About Us

Mission, Vision and Values

For close to 60 years, Queen of the Valley Medical Center has been the premiere medical facility in the Napa Valley. Our long history of providing high quality and caring service is founded on four core values: Dignity, Service, Excellence and Justice

These central principles inspire us to reach out to those in need and to help heal the whole person-mind, body and spirit. They are the driving force behind our organizational mission:

To extend the healing ministry of Jesus in the tradition of the Sisters of St. Joseph of Orange by continually improving the health and quality of life of people in the communities we serve.



We Respect Each Person as an Inherently Valuable Member of the Human Community and as a Unique Expression of Life.
  • We respect the inherent dignity and worth of every individual.
  • We share needed information and encourage decision making, responsibility, and accountability at all levels.
  • We communicate openly with each other and provide timely honest feedback.
  • We provide recognition-formal and informal- to individuals and work groups for their contributions.
  • We recognize the importance of a balance between work and personal life.


We Bring Together People Who Recognize That Every Interaction is a Unique Opportunity to Serve One Another, The Community, and Society.

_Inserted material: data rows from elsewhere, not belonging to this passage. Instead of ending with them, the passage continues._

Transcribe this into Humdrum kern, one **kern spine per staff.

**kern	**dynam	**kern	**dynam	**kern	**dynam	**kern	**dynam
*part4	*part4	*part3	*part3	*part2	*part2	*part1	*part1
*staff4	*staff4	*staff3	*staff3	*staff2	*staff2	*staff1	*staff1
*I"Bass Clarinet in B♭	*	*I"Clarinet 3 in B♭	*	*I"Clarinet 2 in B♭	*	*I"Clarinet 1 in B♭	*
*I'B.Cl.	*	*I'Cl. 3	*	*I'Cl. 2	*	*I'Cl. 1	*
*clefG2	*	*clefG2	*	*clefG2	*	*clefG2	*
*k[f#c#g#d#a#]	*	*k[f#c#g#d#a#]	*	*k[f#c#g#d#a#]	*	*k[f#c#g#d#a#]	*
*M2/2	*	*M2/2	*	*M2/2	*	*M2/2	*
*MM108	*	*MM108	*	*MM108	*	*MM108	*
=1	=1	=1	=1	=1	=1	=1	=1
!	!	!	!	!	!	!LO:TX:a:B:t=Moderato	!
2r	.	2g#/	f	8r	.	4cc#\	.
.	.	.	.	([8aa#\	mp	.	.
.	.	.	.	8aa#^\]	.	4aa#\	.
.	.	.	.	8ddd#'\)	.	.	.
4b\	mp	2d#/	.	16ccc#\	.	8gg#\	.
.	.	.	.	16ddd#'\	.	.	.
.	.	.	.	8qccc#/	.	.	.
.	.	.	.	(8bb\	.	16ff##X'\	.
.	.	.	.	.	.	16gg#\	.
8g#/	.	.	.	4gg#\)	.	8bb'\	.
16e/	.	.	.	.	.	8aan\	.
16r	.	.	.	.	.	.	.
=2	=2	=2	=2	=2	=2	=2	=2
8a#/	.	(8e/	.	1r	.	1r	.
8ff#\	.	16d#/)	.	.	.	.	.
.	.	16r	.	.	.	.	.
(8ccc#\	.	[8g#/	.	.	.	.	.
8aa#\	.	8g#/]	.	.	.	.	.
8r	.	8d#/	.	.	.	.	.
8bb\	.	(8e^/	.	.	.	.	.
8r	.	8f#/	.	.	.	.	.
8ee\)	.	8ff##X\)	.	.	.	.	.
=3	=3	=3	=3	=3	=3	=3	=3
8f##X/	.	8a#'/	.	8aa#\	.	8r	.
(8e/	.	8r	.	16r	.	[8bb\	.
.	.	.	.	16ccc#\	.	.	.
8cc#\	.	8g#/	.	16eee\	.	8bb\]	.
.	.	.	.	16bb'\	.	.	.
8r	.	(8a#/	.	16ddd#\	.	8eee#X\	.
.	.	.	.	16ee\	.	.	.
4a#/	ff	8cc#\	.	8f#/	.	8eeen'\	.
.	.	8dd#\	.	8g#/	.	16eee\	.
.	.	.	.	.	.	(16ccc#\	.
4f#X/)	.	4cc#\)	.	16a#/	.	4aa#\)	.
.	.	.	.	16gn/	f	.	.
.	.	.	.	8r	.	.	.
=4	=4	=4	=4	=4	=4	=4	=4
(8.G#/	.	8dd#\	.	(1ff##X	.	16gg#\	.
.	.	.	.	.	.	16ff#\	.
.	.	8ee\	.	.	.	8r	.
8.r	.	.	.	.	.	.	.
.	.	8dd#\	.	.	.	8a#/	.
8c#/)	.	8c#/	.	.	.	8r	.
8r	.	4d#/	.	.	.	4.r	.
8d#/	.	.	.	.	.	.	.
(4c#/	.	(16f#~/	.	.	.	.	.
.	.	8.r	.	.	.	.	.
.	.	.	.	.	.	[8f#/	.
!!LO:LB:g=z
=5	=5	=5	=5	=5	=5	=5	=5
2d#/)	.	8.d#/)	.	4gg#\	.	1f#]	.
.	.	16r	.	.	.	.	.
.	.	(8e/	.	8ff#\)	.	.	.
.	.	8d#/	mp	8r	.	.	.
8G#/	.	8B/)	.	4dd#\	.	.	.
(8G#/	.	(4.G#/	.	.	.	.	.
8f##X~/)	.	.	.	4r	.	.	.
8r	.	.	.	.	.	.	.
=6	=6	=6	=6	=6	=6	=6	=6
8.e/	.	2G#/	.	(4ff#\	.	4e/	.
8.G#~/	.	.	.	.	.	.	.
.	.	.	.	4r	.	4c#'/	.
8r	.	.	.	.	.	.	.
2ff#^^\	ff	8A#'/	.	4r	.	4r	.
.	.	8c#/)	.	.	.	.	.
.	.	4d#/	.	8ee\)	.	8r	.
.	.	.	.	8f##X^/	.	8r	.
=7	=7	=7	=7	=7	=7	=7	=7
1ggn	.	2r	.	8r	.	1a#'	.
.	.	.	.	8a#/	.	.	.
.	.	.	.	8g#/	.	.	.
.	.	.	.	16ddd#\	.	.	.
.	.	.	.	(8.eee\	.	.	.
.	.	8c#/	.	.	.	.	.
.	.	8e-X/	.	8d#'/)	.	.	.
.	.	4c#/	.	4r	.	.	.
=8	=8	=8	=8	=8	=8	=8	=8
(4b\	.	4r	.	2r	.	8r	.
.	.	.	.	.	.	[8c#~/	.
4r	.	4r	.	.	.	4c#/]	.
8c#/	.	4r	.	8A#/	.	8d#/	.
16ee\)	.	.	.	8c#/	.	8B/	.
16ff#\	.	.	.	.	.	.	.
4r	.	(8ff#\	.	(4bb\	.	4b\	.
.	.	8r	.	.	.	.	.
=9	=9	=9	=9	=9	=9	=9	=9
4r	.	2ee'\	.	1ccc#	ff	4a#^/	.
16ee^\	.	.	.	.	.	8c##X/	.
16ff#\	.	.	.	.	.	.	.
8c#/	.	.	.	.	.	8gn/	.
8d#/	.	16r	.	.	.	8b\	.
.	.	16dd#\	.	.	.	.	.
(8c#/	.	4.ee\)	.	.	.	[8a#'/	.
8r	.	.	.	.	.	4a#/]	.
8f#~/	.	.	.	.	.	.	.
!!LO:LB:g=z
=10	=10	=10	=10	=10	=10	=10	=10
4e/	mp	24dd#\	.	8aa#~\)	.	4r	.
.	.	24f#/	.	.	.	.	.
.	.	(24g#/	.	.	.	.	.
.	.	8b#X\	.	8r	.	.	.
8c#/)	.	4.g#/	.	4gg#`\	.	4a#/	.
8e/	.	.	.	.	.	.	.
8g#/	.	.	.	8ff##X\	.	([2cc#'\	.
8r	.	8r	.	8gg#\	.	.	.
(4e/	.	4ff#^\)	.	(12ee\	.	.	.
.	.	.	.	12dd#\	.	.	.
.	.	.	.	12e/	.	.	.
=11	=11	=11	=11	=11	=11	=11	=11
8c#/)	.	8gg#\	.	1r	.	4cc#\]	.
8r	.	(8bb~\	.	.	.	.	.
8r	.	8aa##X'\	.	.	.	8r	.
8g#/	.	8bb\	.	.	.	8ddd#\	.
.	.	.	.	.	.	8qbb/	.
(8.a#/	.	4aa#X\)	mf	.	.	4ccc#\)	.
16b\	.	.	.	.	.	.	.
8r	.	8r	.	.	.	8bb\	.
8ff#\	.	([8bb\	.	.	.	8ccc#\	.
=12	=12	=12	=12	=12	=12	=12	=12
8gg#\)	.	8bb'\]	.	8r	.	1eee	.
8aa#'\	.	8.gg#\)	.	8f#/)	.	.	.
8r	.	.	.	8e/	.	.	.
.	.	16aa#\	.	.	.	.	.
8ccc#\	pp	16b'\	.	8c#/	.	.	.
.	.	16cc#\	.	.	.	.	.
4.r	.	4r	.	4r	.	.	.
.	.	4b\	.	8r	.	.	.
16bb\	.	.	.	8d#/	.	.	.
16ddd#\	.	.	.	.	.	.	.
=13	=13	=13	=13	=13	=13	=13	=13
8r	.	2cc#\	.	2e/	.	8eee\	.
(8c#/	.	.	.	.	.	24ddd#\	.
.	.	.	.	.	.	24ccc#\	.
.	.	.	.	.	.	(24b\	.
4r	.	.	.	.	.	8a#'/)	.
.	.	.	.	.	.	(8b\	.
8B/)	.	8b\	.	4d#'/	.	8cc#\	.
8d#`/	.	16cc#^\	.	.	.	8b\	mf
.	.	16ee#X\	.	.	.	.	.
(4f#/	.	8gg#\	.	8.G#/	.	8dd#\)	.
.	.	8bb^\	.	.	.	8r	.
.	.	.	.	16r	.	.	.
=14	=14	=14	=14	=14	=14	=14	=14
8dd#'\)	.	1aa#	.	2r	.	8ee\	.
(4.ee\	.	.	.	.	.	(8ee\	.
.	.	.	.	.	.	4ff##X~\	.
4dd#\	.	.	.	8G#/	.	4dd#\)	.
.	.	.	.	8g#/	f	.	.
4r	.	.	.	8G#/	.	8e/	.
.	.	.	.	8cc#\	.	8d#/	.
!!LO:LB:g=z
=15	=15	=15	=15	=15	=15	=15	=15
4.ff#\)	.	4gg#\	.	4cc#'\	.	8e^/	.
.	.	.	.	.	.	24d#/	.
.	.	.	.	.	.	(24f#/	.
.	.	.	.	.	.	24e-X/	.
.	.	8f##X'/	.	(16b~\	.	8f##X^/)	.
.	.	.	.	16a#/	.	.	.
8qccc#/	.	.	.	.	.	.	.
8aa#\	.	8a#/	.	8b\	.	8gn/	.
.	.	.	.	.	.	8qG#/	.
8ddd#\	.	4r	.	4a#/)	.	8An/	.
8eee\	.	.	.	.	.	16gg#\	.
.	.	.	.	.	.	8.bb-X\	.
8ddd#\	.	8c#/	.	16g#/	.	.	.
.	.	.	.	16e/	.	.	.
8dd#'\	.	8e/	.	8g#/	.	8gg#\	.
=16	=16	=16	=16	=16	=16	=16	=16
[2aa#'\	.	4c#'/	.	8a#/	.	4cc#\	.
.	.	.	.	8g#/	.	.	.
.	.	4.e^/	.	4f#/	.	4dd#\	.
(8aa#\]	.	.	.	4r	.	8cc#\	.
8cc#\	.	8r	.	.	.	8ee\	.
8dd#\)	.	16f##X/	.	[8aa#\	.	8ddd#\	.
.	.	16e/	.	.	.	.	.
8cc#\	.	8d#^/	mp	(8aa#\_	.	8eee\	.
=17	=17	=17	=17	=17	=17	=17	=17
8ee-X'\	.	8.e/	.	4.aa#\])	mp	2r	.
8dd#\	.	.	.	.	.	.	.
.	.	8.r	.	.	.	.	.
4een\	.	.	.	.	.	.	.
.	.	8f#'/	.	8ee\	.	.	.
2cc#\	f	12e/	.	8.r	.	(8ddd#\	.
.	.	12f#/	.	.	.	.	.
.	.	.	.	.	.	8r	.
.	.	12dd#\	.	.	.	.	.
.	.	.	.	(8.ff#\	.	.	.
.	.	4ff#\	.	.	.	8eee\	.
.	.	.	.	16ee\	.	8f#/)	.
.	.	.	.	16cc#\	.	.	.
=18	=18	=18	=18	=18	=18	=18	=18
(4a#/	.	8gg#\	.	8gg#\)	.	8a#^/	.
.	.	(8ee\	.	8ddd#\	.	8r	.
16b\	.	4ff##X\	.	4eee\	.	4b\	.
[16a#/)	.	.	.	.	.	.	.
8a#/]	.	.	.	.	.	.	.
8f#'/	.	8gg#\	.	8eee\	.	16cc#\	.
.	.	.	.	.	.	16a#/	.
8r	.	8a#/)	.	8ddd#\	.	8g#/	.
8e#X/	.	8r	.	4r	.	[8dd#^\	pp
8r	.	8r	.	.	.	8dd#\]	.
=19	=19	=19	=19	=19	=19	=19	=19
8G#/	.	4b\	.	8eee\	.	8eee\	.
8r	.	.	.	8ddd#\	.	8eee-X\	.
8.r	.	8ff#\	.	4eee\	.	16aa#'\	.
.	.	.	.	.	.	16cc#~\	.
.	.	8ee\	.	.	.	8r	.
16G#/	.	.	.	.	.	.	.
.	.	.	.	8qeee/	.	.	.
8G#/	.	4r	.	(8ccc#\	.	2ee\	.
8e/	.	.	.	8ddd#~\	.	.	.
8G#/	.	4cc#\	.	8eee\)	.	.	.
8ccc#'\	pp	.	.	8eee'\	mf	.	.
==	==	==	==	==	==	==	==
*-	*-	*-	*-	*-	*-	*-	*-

  • We respond to the needs of the whole person: body, mind, and spirit.
  • We foster an environment characterized by hospitality, trust, and a spirit of community.
  • We design and evaluate our organizational systems and structures to assure that they meet the needs of those we serve.
  • We value the opportunity to be of service beyond our organization by contributing to the will-being of our communities.
  • We work with others-public and private agencies, associations and individuals-to improve the delivery and quality of health services.


We Foster Personal and Professional Development, Accountability, Innovation, Teamwork, and Commitment to Quality.

  • We foster personal and professional development, free exchange of diverse ideas, innovation, and teamwork.
  • We expect accountability for excellence in performance and for adherence to professional and organizational standards.
  • We work together to be effective and efficient in the use of resources and to provide a safe environment.
  • We require a reasonable financial return in order to fulfill our mission.
  • We develop programs and processes to measure and continually improve quality in everything we do.


We Advocate For Systems and Structures That Are Attuned to the Need of the Vulnerable and Disadvantaged and that Promote a Sense of Community Among All Persons.

  • We advocate at local, state, and national levels of health care policies that provide universal access to basic benefits, distribute burdens and benefits equitably, and promote the responsible allocation of resources.
  • We dedicate resources to the care of the medically poor.
  • We develop systems and structures that attend to the needs of those at risk of discrimination because of age, gender, lifestyle, cultural or ethnic background, religious beliefs, or socioeconomic status.
  • We conduct our business ethically, with integrity, honesty, and confidentiality.
  • We develop a work environment that promotes mutual respect, participation, equitable compensation, growth, and effective use of talents.
  • We recognize that individual, institutional, and societal interests are often in tension; in every case, we strive to discern how the good of the whole can best be served.

Sisters of St. Joseph Orange

St. Joseph Health is a ministry of The Sisters of St. Joseph of Orange, who trace their roots back to 17th Century France and the unique vision of a Jesuit priest named Jean-Pierre Medaille.

Medaille sought to organize an order of religious women who, rather than remaining sagely cloistered in a convent, would venture out into the community, seek out "the dear neighbor," and minister to their needs. The congregation managed to survive the turbulence of the French Revolution and eventually expanded, not only throughout France, but throughout the world.

In 1912, a small contingent of the Sisters of St. Joseph came to Eureka, California at the invitation of the local bishop to establish a school. A few years later, the great influenza epidemic of 1918 caused the Sisters to temporarily abandon their education efforts to care for the sick in their homes. They realized immediately that the small community desperately needed a hospital. In 1920, the sisters opened a 28-bed St. Joseph Hospital of Eureka-- and their new health care ministry was born.